Collected data:

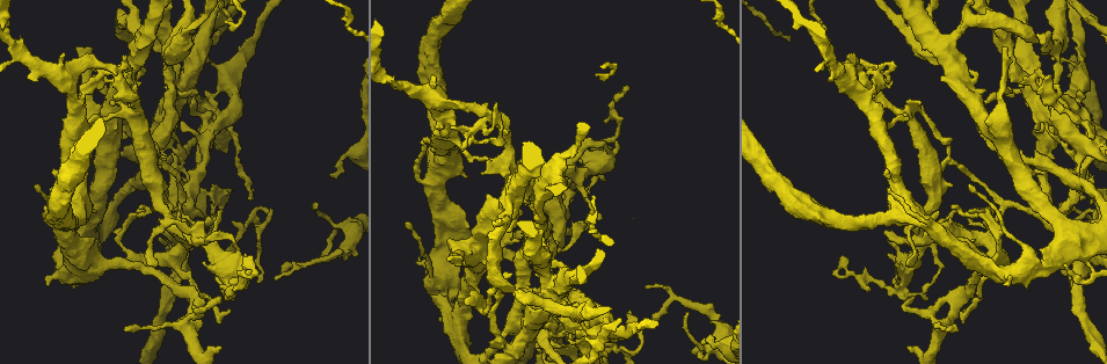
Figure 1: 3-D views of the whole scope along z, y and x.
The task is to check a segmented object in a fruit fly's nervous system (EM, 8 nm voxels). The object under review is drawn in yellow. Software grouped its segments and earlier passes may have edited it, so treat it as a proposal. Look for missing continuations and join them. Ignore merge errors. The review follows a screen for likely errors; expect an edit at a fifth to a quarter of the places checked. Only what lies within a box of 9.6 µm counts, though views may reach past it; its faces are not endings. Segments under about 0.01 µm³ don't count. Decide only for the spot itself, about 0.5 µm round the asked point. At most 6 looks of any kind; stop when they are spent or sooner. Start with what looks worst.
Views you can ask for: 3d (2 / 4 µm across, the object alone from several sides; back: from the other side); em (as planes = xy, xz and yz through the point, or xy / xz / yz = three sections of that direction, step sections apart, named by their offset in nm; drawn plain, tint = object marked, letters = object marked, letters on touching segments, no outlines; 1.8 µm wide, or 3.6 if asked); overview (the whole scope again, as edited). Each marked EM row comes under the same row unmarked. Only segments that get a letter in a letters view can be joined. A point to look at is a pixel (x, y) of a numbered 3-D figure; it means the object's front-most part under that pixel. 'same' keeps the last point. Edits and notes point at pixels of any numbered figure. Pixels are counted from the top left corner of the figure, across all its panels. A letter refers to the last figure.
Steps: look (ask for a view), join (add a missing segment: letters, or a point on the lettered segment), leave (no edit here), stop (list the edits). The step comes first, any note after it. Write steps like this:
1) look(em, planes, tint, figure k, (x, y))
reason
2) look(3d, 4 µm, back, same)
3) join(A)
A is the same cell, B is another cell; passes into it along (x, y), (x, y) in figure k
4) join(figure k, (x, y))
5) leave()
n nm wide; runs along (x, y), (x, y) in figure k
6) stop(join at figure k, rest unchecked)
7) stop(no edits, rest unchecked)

look(3d, 4 µm, figure 1, (554, 318))
calibre changes

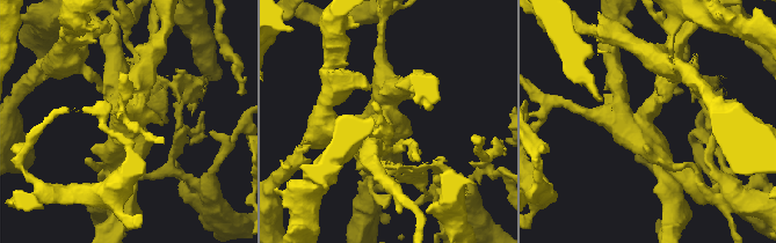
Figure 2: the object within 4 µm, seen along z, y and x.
look(em, xy, step 8, letters, figure 2, (390, 115))

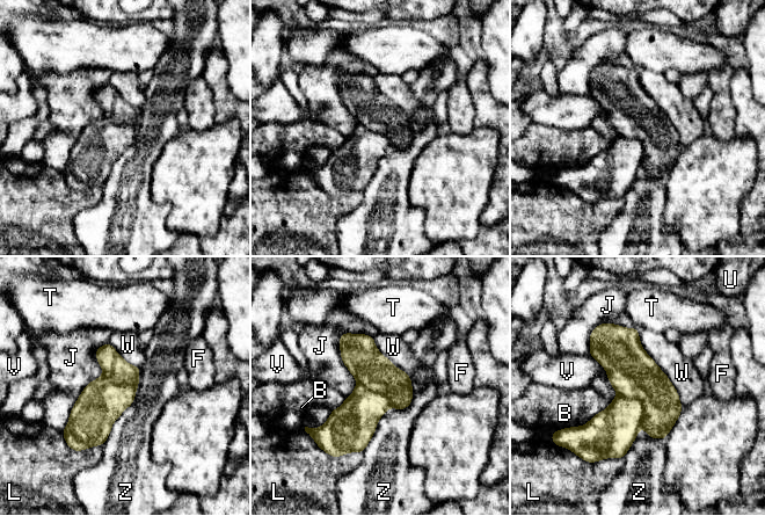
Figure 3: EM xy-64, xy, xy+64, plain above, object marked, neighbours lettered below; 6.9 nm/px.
look(em, planes, letters, same)
another direction

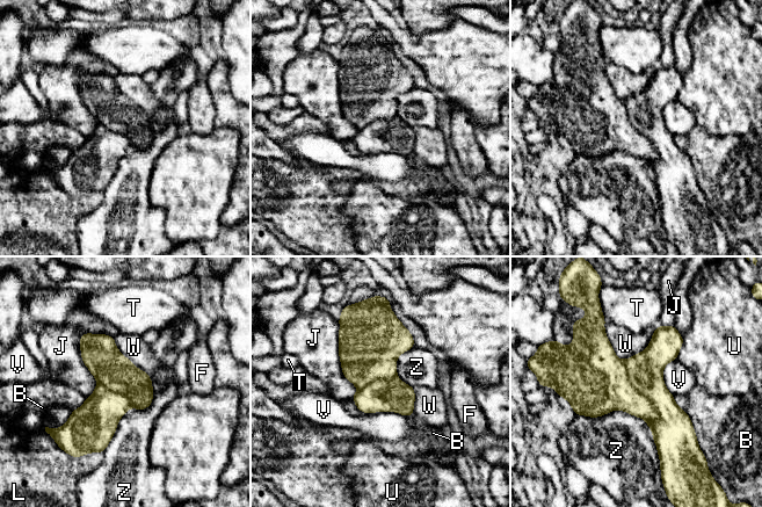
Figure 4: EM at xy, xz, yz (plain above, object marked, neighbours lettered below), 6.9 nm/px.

EXERCISE REQUIREMENTS: Wherever the word "Only" appears in the entries above, copy that line.

YOUR SOLUTION:
The task is to check a segmented object in a fruit fly's nervous system (EM, 8 nm voxels). The object under review is drawn in yellow. Software grouped its segments and earlier passes may have edited it, so treat it as a proposal. Look for missing continuations and join them. Ignore merge errors. The review follows a screen for likely errors; expect an edit at a fifth to a quarter of the places checked. Only what lies within a box of 9.6 µm counts, though views may reach past it; its faces are not endings. Segments under about 0.01 µm³ don't count. Decide only for the spot itself, about 0.5 µm round the asked point. At most 6 looks of any kind; stop when they are spent or sooner. Start with what looks worst.
Views you can ask for: 3d (2 / 4 µm across, the object alone from several sides; back: from the other side); em (as planes = xy, xz and yz through the point, or xy / xz / yz = three sections of that direction, step sections apart, named by their offset in nm; drawn plain, tint = object marked, letters = object marked, letters on touching segments, no outlines; 1.8 µm wide, or 3.6 if asked); overview (the whole scope again, as edited). Each marked EM row comes under the same row unmarked. Only segments that get a letter in a letters view can be joined. A point to look at is a pixel (x, y) of a numbered 3-D figure; it means the object's front-most part under that pixel. 'same' keeps the last point. Edits and notes point at pixels of any numbered figure. Pixels are counted from the top left corner of the figure, across all its panels. A letter refers to the last figure.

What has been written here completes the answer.